--- PROMPT ---
Rewrite all of the lines below, changing each "mcg" to "µg" and leaving everything else the same.

--- INPUT FOR THIS TASK ---
%%

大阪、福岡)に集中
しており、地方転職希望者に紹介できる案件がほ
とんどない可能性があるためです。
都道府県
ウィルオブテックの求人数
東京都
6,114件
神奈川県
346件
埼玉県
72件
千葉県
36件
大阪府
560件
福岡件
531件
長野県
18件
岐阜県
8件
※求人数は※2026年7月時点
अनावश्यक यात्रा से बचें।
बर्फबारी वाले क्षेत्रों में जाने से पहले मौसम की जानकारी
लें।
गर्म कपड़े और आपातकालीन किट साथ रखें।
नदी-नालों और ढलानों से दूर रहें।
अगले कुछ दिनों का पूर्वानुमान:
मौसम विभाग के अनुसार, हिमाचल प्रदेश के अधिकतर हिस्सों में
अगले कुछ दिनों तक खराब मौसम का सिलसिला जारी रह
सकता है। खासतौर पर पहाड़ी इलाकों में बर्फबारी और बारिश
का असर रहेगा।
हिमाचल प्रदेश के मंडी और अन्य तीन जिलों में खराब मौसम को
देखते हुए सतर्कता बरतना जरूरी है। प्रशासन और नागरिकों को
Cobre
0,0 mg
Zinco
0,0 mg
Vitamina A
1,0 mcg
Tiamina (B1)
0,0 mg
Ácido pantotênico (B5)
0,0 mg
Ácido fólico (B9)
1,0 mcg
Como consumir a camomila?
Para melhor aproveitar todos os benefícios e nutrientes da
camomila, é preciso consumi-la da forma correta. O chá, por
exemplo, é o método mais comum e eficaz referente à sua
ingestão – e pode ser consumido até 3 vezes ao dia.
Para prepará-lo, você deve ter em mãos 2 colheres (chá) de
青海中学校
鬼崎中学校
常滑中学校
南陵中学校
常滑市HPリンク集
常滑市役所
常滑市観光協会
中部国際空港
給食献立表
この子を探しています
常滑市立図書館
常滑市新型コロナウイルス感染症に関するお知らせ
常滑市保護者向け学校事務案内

%%

--- ANSWER BOX ---
大阪、福岡)に集中
しており、地方転職希望者に紹介できる案件がほ
とんどない可能性があるためです。
都道府県
ウィルオブテックの求人数
東京都
6,114件
神奈川県
346件
埼玉県
72件
千葉県
36件
大阪府
560件
福岡件
531件
長野県
18件
岐阜県
8件
※求人数は※2026年7月時点
अनावश्यक यात्रा से बचें।
बर्फबारी वाले क्षेत्रों में जाने से पहले मौसम की जानकारी
लें।
गर्म कपड़े और आपातकालीन किट साथ रखें।
नदी-नालों और ढलानों से दूर रहें।
अगले कुछ दिनों का पूर्वानुमान:
मौसम विभाग के अनुसार, हिमाचल प्रदेश के अधिकतर हिस्सों में
अगले कुछ दिनों तक खराब मौसम का सिलसिला जारी रह
सकता है। खासतौर पर पहाड़ी इलाकों में बर्फबारी और बारिश
का असर रहेगा।
हिमाचल प्रदेश के मंडी और अन्य तीन जिलों में खराब मौसम को
देखते हुए सतर्कता बरतना जरूरी है। प्रशासन और नागरिकों को
Cobre
0,0 mg
Zinco
0,0 mg
Vitamina A
1,0 µg
Tiamina (B1)
0,0 mg
Ácido pantotênico (B5)
0,0 mg
Ácido fólico (B9)
1,0 µg
Como consumir a camomila?
Para melhor aproveitar todos os benefícios e nutrientes da
camomila, é preciso consumi-la da forma correta. O chá, por
exemplo, é o método mais comum e eficaz referente à sua
ingestão – e pode ser consumido até 3 vezes ao dia.
Para prepará-lo, você deve ter em mãos 2 colheres (chá) de
青海中学校
鬼崎中学校
常滑中学校
南陵中学校
常滑市HPリンク集
常滑市役所
常滑市観光協会
中部国際空港
給食献立表
この子を探しています
常滑市立図書館
常滑市新型コロナウイルス感染症に関するお知らせ
常滑市保護者向け学校事務案内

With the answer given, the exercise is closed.